Political Correctness taken to the point of stupidity. How often is the Lord's Prayer played over the loud speakers during the week? Let me give you a hint, NEVER. Not during the week, the month, or the year. So why does islam have precedence over all other religions?


----------



## Slippy (Nov 14, 2013)

Its a case of Political Correctness gone freakin bat-shit crazy.


----------



## Slippy (Nov 14, 2013)

UPDATE; *Duke cancels Muslim call to prayer from chapel tower
*

*'What was conceived as an effort to unify was not having the intended effect'*

http://www.wnd.com/2015/01/duke-cancels-muslim-call-to-prayer-from-chapel-tower/?cat_orig=education


----------



## Salt-N-Pepper (Aug 18, 2014)

And I should care what a private institution chooses to do with their own campus because?


----------



## Carp614 (Jan 21, 2013)

Damn skippy Slippy!

No way this would be ok. Alumni dollars at stake no doubt.


----------



## Smitty901 (Nov 16, 2012)

Coming to a city near you.


----------



## oddapple (Dec 9, 2013)

Animal Control After All:

?Duke reverses plan to allow Islamic call to prayer from campus chapel - CBS News

"Duke remains committed to fostering an inclusive, tolerant and welcoming campus for all of its students," Michael Schoenfeld, Duke's vice president for public affairs and government relations, said in a statement. "However, it was clear that what was conceived as an effort to unify was not having the intended effect."

No kidding idiots?
Like making duke look like a big steaming pile?

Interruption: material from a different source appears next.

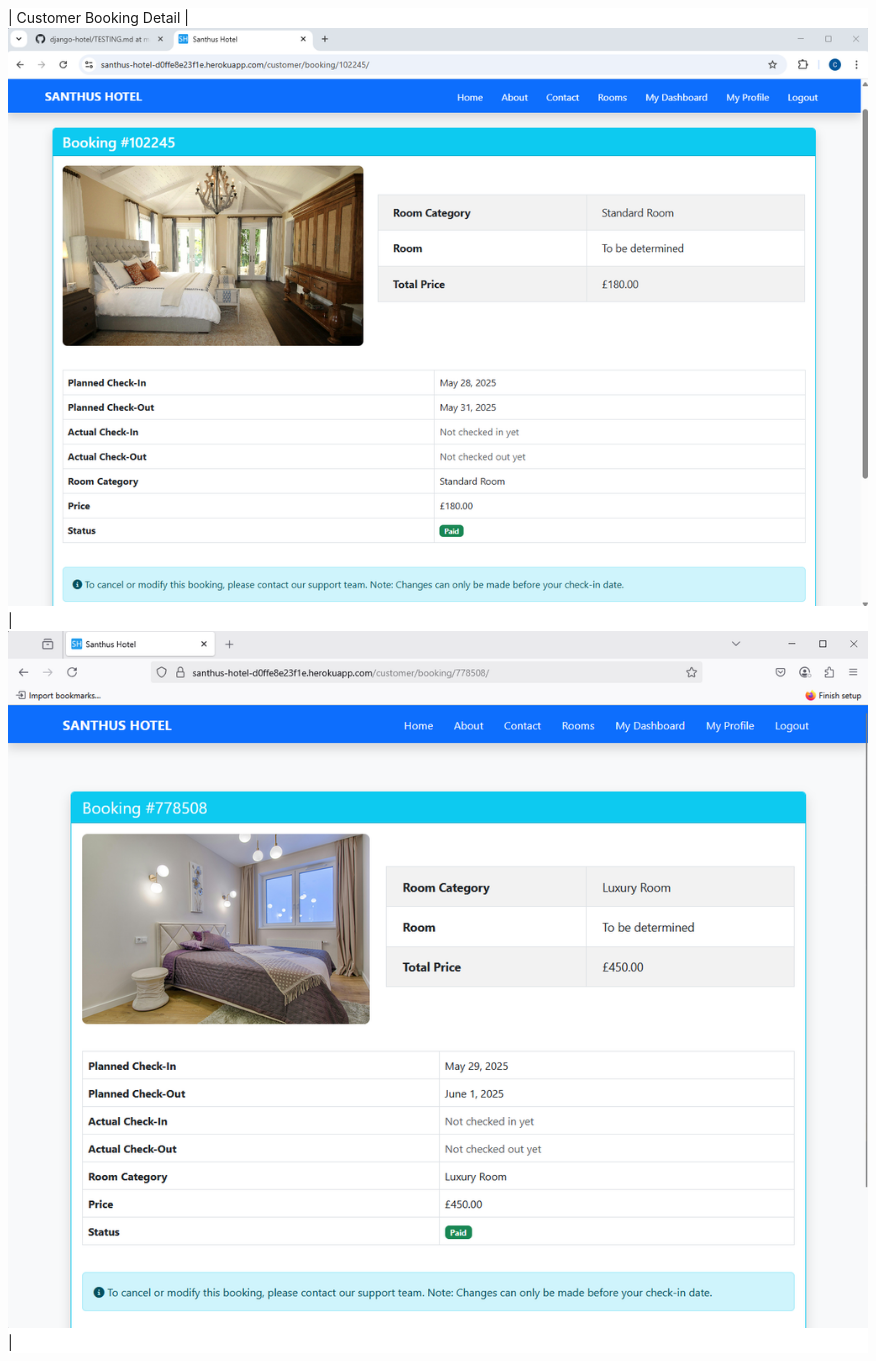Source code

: | Customer Booking Detail | ![screenshot](documentation/browser-chrome-customer-booking.png) | ![screenshot](documentation/browser-firefox-customer-booking.png) |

Billy Grahams kid makes no apologies:
"I don't feel I owe an apology to anybody. I think Duke University, they owe an apology," he said. "They're the ones who owe the apology to Christian students and the ones who donated money for the chapel."


----------



## Slippy (Nov 14, 2013)

Salt-N-Pepper said:


> And I should care what a private institution chooses to do with their own campus because?


You crack me up Salty!

You don't have to care, no one cares if you care. But you cared enough to post on this thread (which I started with the intent to inform), right?

In the interest of debate, I'll play...IF Duke University is TRULY a private institution and received NO tax dollars at all...then your point is valid. IF Duke receives 1 dollar of tax money (federal or state) then that could be a reason for you, a Patriot, to care.

I, as my many posts clearly point out, care because I can see that the muslimes have the US of A in their sights and aim to take us over, convert or kill our citizens and eliminate what they call "infidels"...you being one of them.

So, maybe you should care?


----------



## oddapple (Dec 9, 2013)

I think the more obvious it gets, the more some people (who should be really) get uncomfortable and see the reality they have helped create looking like it does - plain wrong. A big phony joke. So they start defending the bums because that's the reason they're here. "Rise of the planet of the apes".
After the rulers use muslims against their own people, they will betray them too. That's all they are doing. Germany gave that one away.


----------



## GasholeWillie (Jul 4, 2014)

Back in the day when I was living in the ME, of course 5 times a day prayer call would eminate from the miniretes via loud speaker calling the faithful to prayer. Someone somehow broke into one of them and replaced the cassette tape with Van Halen, the song with the long guitar solo before "You really got me". Funny stuff.


----------